What I’d watch out for
The pattern has two failure modes if you’re not careful:
-
Enum sprawl. Twenty error codes is fine. Eighty is a different switch problem with a different shape. Resist the urge to add codes for nuance; if the orchestration treats two codes the same way, they should be the same code.
-
Adapter drift. Two partners with similar errors should map to the same code. If partner A maps
INSUF_FUNDtoErrInsufficientFundsand partner B mapsLOW_BALto a newErrLowBalance, the orchestration starts caring about the distinction.
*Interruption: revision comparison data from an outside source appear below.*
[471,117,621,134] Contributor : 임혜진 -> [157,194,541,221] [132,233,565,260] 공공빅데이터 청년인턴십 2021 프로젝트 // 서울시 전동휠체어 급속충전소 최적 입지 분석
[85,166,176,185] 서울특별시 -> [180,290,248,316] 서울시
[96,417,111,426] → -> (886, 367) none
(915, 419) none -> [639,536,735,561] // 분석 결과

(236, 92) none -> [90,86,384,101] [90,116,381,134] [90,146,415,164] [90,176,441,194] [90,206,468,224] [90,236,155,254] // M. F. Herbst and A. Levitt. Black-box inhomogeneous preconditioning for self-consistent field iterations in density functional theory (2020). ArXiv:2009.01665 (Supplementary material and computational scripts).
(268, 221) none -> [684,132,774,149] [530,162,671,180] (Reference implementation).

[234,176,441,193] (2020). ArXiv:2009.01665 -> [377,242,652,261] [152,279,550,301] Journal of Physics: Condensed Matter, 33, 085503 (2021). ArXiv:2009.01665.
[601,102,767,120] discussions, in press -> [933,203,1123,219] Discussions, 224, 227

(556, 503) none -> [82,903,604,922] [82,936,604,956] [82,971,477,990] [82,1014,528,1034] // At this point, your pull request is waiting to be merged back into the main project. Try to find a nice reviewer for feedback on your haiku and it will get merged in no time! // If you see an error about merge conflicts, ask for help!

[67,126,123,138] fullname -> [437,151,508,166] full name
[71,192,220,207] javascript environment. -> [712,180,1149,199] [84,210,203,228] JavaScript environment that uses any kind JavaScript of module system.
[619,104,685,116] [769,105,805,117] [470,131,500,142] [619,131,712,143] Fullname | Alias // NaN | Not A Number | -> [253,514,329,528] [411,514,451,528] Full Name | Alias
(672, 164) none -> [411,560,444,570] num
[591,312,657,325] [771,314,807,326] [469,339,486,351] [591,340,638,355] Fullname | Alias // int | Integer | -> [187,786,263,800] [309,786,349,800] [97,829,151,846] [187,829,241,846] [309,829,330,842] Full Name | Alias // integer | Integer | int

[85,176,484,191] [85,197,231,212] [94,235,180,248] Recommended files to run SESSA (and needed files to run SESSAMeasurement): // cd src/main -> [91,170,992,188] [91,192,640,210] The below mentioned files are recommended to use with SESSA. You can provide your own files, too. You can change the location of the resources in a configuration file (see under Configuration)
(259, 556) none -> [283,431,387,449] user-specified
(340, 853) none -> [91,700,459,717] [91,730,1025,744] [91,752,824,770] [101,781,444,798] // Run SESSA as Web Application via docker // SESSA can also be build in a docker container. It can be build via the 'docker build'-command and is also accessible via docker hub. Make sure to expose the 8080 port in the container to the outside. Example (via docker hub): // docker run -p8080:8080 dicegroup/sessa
Code review for adapter PRs should catch this.
What transfers
Any system with multiple downstream providers benefits from the same shape:
- LLM providers (OpenAI vs Anthropic vs Bedrock return different
errors; route them through
ErrRateLimit,ErrModelOverloaded,ErrContextTooLong, etc.). - Payment gateways (Stripe vs Razorpay vs PayU each have their own shape; the orchestration shouldn’t care).
- Cloud APIs (AWS vs GCP vs Azure errors; the multi-cloud client benefits enormously from the pattern).
The first time you write the enum, it feels like over-engineering. The first time you add a new provider in 30 minutes, it pays for itself.